The third factor, use, is not determined by a fixed set of qualifications. However, the court provided a list of items that can be analyzed to determine the purpose of the account, such as:
Evidence of who created the account;
The account's name;
The number of businesses promoted on the account;
The account's use as a tool to promote a persona; and
What aspects are fundamental to the nature of the account.
Outcome
In Vital Pharmaceuticals, the court analyzed all three factors.
First, the court did not find a clearly documented property interest in the accounts at issue by either Vital Pharmaceuticals or Owoc.
Vital Pharmaceuticals claimed that it had a documented property interest in the accounts, referring to its handbook, which granted Vital Pharma ownership of all inventions created by employees. The court did not extend the definition of inventions to include social media accounts because the term "inventions" was not defined in the handbook.
Second, the court held that Owoc did not have exclusive control over access to the accounts. Although Owoc maintained account passwords, the passwords were shared with employees who had access to the accounts.
These employees created content for numerous posts. Owoc did not approve all of the posts.
Lastly, the court found that the accounts were used primarily for the promotion of Bang products. Owoc claimed the primary use of the accounts was to promote his persona. The court disagreed and held that the accounts were overwhelmingly used to promote Bang.
Owoc occasionally posted personal content, including pictures of his family during holidays. However, 75% of the posts explicitly marketed Bang and an additional 15% subtly marketed Bang.
Significance and Considerations
Vital Pharmaceuticals takes a modern approach to social media account ownership and, in essence, asks if the persona can be separated from the business.
Owoc's explosive personality promoted Bang, but this persona was overly connected to Bang. There was no contracted-for separation between the persona and the brand. Owoc's accounts were too intermingled with the company to award him ownership of the accounts.
The three-factor test is a useful approach for establishing ownership interests in social media accounts, and is more reflective of modern trends in social media than prior precedent.
The framework is a nondisruptive approach to the issue. Because most social media influencers will exercise control over access, influencers need only to contract for a documented property interest.
If an influencer does not have the power, especially early in their career, to negotiate with employers, the influencer should diversify the account's use of past advertising for a single business to remain an account's owner. Alternatively, the influencer should not be too strongly associated via their posting with only one product.
Conversely, businesses concerned with establishing rights to social media should diversify use of their social media accounts across company teams and establish rights to those accounts in corporate policies.
Business-based social media accounts should also be used in a manner that mostly promotes the business.

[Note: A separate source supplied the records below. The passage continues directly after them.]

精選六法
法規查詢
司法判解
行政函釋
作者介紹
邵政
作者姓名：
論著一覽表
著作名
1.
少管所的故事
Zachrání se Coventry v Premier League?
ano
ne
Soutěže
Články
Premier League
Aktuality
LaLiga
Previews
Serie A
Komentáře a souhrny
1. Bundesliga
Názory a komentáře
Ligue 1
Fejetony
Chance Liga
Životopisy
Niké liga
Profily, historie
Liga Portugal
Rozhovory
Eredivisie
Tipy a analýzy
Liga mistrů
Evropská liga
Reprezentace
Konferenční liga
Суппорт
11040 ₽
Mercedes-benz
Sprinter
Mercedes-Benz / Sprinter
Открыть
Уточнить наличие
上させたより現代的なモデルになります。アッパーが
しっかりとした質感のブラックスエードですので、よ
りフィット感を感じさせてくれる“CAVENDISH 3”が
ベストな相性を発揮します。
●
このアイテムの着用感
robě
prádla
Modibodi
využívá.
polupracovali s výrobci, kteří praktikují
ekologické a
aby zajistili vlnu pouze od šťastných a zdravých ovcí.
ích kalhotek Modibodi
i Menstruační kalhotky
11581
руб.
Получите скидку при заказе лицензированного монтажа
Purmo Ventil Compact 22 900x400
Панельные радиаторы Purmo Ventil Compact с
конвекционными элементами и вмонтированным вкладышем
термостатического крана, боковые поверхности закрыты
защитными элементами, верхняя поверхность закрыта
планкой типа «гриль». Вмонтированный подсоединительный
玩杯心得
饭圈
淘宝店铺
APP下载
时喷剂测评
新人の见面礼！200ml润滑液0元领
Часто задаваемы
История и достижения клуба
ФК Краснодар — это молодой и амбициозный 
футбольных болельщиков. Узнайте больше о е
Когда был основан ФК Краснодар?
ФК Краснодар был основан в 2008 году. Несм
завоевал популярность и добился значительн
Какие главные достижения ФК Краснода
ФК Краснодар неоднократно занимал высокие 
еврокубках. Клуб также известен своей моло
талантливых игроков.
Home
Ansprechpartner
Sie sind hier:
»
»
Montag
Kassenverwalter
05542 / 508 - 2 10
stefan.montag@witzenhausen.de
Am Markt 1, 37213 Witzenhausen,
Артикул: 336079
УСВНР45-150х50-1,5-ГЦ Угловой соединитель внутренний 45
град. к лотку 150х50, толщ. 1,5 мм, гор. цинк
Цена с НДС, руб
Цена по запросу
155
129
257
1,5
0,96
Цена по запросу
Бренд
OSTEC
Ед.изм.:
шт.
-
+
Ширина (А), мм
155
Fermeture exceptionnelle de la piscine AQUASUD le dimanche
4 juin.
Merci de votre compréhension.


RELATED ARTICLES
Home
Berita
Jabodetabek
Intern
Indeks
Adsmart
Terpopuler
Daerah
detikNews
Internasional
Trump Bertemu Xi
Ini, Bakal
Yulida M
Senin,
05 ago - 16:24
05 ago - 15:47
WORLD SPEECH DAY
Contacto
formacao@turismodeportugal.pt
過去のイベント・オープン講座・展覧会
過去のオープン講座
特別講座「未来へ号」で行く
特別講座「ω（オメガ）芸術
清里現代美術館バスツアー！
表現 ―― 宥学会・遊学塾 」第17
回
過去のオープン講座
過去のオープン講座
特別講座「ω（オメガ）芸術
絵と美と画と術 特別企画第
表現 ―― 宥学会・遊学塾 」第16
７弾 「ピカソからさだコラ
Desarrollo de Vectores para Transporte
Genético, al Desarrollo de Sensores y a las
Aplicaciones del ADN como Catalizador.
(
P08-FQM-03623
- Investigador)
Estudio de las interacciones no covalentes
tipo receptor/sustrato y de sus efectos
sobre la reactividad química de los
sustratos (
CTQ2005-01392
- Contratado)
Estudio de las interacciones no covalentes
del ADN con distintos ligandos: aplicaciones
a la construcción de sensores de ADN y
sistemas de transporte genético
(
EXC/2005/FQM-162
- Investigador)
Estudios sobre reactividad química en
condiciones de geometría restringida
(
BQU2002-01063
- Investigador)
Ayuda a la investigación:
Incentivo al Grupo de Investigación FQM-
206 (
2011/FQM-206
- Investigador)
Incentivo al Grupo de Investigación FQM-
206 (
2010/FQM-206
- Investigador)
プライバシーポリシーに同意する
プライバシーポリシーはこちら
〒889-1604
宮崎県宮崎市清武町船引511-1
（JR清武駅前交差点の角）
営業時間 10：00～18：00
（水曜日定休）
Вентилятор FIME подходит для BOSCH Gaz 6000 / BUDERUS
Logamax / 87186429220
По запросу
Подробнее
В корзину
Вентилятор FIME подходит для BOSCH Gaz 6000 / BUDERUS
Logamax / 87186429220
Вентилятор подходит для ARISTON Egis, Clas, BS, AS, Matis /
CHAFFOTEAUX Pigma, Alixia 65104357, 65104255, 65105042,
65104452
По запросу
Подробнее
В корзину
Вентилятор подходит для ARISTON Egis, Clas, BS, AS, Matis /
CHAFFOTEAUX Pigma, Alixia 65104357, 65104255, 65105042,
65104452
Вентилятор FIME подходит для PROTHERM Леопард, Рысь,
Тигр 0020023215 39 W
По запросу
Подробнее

For example, a business could contract an influencer to post content exclusively to the business's accounts, in order to retain control over certain posts.
The holding in Vital Pharmaceuticals is unlikely to cause problems in social media marketing but may introduce clearer corporate policies and more bargaining between influencers and businesses.
The court suggested that it may be time for the legislature to address this issue. But social media's rapid development could lead it to outpace statutes before the laws are finalized.
Contracting for ownership and a fact-based analysis of an account's purpose may be the best and simplest way to establish ownership rights.
[1] In re Vital Pharm., No. 22-17842-PDR, 2023 WL 4048979, (Bankr. S.D. Fla. June 16, 2023).
[2] https://datareportal.com/reports/digital-2023-global-overview-report.
[3] In re CTLI, LLC, 528 B.R. 359, 362 (Bankr. S.D. Tex. 2015).
*Thomas Dockery, a 2023 summer associate with Troutman Pepper and not admitted to practice law in any jurisdiction, contributed to this article.